La Cour d’Appel de REIMS laisse planer un doute quant au caractère obligatoire des barèmes établis par les ordonnances MACRON.

Selon la Cour d’Appel de REIMS, le plafonnement n’est pas contraire « en lui-même » aux engagements internationaux sauf « en cas d’atteinte disproportionnée aux droits du salarié » (Cour d’Appel de REIMS, chambre sociale, 25 septembre 2019 n° 19/00003).

Il convient de rappeler que les ordonnances qui ont modifié le code du travail à la fin de l’année 2017, ont plafonné les dommages-intérêts obtenus en cas de licenciement abusif.

Ces dommages-intérêts sont plafonnés entre 1 et 20 mois de salaires bruts selon l’ancienneté et la taille de l’entreprise.

Plusieurs Conseillers des Prud’hommes avaient contesté l’application automatique du barème.

La Cour d’Appel de REIMS a été la première juridiction du second degré à se prononcer sur l’application obligatoire de ces barèmes.

Il est à noter que si une brèche est ouverte, pour autant, à sa lecture, il ne saurait être considéré que « le Juge peut procéder d’office, de sa seule initiative, à une recherche visant à écarter un dispositif dont il reconnaît le caractère conventionnel ». On rappellera que la Cour de cassation n’avait laissé entendre aucune réserve quant à l’application du barème MACRON.
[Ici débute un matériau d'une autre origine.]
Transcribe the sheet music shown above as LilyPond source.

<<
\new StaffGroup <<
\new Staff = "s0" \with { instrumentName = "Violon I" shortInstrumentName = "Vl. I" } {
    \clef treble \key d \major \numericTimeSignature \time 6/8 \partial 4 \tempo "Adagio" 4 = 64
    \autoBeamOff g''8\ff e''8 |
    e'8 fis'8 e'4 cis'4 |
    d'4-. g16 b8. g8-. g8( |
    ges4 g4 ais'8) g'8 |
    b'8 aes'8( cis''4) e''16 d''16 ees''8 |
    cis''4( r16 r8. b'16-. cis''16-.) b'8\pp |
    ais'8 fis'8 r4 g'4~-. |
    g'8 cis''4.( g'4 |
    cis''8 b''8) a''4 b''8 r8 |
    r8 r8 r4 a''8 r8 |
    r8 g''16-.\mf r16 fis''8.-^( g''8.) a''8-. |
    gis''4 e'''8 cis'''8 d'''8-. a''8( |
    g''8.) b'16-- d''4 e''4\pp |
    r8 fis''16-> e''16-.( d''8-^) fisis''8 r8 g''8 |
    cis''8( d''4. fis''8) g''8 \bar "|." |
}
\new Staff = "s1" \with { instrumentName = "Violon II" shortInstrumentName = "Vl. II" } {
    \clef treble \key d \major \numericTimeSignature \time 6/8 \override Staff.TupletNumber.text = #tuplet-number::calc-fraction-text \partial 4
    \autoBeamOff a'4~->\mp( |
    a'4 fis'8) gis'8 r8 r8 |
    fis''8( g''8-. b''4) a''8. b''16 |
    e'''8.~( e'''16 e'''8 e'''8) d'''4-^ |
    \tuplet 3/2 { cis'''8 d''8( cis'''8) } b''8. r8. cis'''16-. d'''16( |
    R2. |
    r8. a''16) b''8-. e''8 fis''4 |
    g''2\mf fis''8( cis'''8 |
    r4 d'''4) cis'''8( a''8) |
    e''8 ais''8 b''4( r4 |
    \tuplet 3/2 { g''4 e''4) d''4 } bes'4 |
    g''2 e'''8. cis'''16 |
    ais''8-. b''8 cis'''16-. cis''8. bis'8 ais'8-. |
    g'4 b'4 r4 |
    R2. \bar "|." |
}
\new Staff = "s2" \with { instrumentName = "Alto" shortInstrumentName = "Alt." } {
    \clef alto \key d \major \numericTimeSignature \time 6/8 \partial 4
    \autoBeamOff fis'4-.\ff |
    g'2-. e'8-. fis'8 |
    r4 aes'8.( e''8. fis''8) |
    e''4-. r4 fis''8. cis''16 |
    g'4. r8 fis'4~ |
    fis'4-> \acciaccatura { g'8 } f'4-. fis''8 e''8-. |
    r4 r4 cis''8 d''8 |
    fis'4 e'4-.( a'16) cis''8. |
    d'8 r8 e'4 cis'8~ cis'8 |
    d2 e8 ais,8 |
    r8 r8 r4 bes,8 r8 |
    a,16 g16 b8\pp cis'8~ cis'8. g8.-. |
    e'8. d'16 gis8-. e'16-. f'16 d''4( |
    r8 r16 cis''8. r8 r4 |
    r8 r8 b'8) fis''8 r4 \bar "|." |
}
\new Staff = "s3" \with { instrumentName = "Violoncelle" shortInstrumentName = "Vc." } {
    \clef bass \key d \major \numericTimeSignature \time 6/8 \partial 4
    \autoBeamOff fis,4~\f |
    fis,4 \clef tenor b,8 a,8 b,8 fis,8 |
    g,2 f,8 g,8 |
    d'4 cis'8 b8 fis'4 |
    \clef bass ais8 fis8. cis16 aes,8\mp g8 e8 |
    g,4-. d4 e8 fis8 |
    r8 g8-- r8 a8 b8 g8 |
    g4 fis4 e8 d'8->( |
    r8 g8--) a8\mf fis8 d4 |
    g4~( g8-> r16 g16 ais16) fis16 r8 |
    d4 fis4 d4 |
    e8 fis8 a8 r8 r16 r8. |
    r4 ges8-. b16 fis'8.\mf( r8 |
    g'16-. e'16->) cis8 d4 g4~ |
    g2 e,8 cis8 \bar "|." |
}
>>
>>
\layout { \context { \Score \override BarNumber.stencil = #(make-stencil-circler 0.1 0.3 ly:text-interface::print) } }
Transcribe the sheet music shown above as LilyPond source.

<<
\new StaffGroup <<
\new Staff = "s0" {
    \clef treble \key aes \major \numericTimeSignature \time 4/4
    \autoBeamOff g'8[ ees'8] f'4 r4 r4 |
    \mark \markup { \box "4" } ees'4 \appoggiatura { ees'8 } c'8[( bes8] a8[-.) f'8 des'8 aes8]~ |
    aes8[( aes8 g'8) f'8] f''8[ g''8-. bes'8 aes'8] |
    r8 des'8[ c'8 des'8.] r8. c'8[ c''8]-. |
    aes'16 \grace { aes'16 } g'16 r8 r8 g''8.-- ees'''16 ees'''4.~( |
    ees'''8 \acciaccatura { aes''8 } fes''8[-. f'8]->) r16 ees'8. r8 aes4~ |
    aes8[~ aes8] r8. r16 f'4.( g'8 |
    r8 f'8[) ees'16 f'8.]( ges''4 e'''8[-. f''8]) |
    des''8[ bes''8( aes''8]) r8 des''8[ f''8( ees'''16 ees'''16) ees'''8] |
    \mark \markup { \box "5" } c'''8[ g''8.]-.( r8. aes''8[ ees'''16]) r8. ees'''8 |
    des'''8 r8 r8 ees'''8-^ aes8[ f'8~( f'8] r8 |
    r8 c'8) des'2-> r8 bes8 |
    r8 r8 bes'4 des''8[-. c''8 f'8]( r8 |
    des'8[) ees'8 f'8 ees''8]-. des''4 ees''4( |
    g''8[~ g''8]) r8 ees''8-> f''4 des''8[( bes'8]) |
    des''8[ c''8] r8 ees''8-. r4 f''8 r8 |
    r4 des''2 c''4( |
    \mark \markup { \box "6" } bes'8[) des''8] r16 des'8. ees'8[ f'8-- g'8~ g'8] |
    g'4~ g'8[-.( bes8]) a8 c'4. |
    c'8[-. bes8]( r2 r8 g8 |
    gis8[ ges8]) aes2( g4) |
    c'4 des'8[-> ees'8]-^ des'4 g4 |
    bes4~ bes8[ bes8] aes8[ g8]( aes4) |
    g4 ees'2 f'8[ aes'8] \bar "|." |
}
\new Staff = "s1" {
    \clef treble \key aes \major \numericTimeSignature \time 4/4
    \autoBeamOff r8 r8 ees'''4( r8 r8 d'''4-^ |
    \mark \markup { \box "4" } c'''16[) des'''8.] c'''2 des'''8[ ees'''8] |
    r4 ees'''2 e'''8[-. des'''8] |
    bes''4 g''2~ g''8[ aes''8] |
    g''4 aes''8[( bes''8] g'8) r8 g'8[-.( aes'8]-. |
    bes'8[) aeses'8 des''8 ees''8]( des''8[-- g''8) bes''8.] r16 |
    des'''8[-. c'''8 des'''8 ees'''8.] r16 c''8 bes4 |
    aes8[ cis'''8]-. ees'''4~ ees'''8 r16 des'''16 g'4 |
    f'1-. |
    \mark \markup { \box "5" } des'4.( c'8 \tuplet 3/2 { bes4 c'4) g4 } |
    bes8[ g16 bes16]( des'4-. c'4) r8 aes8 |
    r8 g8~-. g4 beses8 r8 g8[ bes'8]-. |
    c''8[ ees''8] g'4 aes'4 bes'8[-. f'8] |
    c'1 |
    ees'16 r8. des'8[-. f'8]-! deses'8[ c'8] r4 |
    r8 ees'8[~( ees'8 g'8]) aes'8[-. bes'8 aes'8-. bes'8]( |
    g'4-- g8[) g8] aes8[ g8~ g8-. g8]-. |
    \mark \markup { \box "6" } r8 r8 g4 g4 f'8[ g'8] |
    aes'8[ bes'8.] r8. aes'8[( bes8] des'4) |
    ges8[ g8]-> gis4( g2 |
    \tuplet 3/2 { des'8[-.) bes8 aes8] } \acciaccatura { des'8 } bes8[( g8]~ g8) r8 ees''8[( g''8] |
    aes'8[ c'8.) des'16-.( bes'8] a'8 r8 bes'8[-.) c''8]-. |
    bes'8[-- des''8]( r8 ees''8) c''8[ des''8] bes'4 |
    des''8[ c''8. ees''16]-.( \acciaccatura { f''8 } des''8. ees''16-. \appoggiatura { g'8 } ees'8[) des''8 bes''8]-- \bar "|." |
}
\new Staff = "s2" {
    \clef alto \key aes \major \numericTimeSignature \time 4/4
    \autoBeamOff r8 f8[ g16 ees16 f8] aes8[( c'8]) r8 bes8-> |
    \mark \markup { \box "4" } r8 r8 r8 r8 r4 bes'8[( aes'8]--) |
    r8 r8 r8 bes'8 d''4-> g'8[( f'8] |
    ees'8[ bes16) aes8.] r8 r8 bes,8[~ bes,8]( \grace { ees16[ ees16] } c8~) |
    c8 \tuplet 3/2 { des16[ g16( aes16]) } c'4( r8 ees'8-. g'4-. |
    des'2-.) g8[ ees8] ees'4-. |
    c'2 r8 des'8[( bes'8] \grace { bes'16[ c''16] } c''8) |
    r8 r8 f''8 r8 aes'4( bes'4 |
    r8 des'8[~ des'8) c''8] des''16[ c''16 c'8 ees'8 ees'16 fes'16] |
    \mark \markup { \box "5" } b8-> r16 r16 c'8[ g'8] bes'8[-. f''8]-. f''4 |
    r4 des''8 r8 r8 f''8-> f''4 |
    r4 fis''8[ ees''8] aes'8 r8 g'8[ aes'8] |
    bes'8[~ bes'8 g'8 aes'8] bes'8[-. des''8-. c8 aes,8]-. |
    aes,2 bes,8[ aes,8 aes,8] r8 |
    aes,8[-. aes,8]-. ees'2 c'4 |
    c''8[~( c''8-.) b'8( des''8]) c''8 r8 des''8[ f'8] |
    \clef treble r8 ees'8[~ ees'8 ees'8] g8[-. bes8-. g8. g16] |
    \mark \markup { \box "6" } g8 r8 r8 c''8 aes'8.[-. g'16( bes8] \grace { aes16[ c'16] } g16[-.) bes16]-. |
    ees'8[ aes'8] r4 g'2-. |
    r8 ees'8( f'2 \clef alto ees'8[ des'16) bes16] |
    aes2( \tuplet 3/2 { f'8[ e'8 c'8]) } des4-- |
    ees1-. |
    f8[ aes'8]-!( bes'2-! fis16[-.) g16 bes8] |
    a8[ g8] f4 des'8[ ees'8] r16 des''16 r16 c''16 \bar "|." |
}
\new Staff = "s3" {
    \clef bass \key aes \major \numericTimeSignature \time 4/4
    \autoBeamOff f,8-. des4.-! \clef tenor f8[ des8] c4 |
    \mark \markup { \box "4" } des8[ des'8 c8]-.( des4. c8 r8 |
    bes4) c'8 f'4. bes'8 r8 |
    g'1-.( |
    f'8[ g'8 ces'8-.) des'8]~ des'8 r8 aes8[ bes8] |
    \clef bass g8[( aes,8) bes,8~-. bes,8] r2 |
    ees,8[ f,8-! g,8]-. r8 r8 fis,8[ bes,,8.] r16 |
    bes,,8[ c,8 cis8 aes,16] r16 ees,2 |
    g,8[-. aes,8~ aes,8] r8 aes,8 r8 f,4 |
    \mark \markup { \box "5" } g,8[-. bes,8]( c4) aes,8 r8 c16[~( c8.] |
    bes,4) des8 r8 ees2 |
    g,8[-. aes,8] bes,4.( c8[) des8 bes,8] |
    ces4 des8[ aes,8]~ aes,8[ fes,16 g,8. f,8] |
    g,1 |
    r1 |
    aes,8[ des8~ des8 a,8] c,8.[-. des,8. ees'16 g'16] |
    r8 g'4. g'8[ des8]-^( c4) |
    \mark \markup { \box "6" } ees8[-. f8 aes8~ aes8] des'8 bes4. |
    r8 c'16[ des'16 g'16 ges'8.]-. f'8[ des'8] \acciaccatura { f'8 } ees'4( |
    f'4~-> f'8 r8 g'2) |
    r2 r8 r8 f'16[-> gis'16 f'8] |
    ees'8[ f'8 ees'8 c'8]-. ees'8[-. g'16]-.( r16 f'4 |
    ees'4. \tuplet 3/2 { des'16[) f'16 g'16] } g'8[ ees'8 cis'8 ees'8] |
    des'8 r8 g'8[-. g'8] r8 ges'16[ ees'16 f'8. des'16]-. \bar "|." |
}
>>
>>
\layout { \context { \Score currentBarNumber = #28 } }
Après la Cour d’Appel de REIMS, c’est la Cour d’Appel de PARIS, dans un arrêt en date du 18 septembre 2019, qui semble remettre en cause l’application obligatoire dudit barème. (Cour d’Appel de PARIS, Pôle 6 ch. 3, 18 septembre 2019, n° 17/06676).

Dans cette affaire, les Juges de la Cour d’Appel de PARIS ont validé le plafonnement des indemnités prud’homales mais ont estimé que « le plafonnement est adapté à la situation d’espèce ». On peut alors considérer qu’a contrario, la Cour d’Appel de PARIS a laissé entendre que le plafonnement pourrait être écarté s’il revêtait un caractère inadapté à la situation du salarié.